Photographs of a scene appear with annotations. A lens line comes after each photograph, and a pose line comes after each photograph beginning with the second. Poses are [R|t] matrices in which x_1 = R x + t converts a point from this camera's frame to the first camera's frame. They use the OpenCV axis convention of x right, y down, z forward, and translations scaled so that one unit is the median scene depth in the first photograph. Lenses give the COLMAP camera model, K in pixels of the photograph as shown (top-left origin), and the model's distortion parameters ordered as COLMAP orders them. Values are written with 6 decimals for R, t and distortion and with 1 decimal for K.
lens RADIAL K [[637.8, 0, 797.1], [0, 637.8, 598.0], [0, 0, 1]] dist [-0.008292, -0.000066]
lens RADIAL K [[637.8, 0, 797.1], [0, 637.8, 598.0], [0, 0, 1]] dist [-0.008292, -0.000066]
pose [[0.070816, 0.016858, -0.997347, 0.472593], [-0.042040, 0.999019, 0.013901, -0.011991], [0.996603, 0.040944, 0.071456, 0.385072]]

** WHAT TO WORK ON **
Pull out every line of the data above that contains the string "pose".

** SOLUTION TO THE EXERCISE **
Photographs of a scene appear with annotations. A lens line comes after each photograph, and a pose line comes after each photograph beginning with the second. Poses are [R|t] matrices in which x_1 = R x + t converts a point from this camera's frame to the first camera's frame. They use the OpenCV axis convention of x right, y down, z forward, and translations scaled so that one unit is the median scene depth in the first photograph. Lenses give the COLMAP camera model, K in pixels of the photograph as shown (top-left origin), and the model's distortion parameters ordered as COLMAP orders them. Values are written with 6 decimals for R, t and distortion and with 1 decimal for K.
pose [[0.070816, 0.016858, -0.997347, 0.472593], [-0.042040, 0.999019, 0.013901, -0.011991], [0.996603, 0.040944, 0.071456, 0.385072]]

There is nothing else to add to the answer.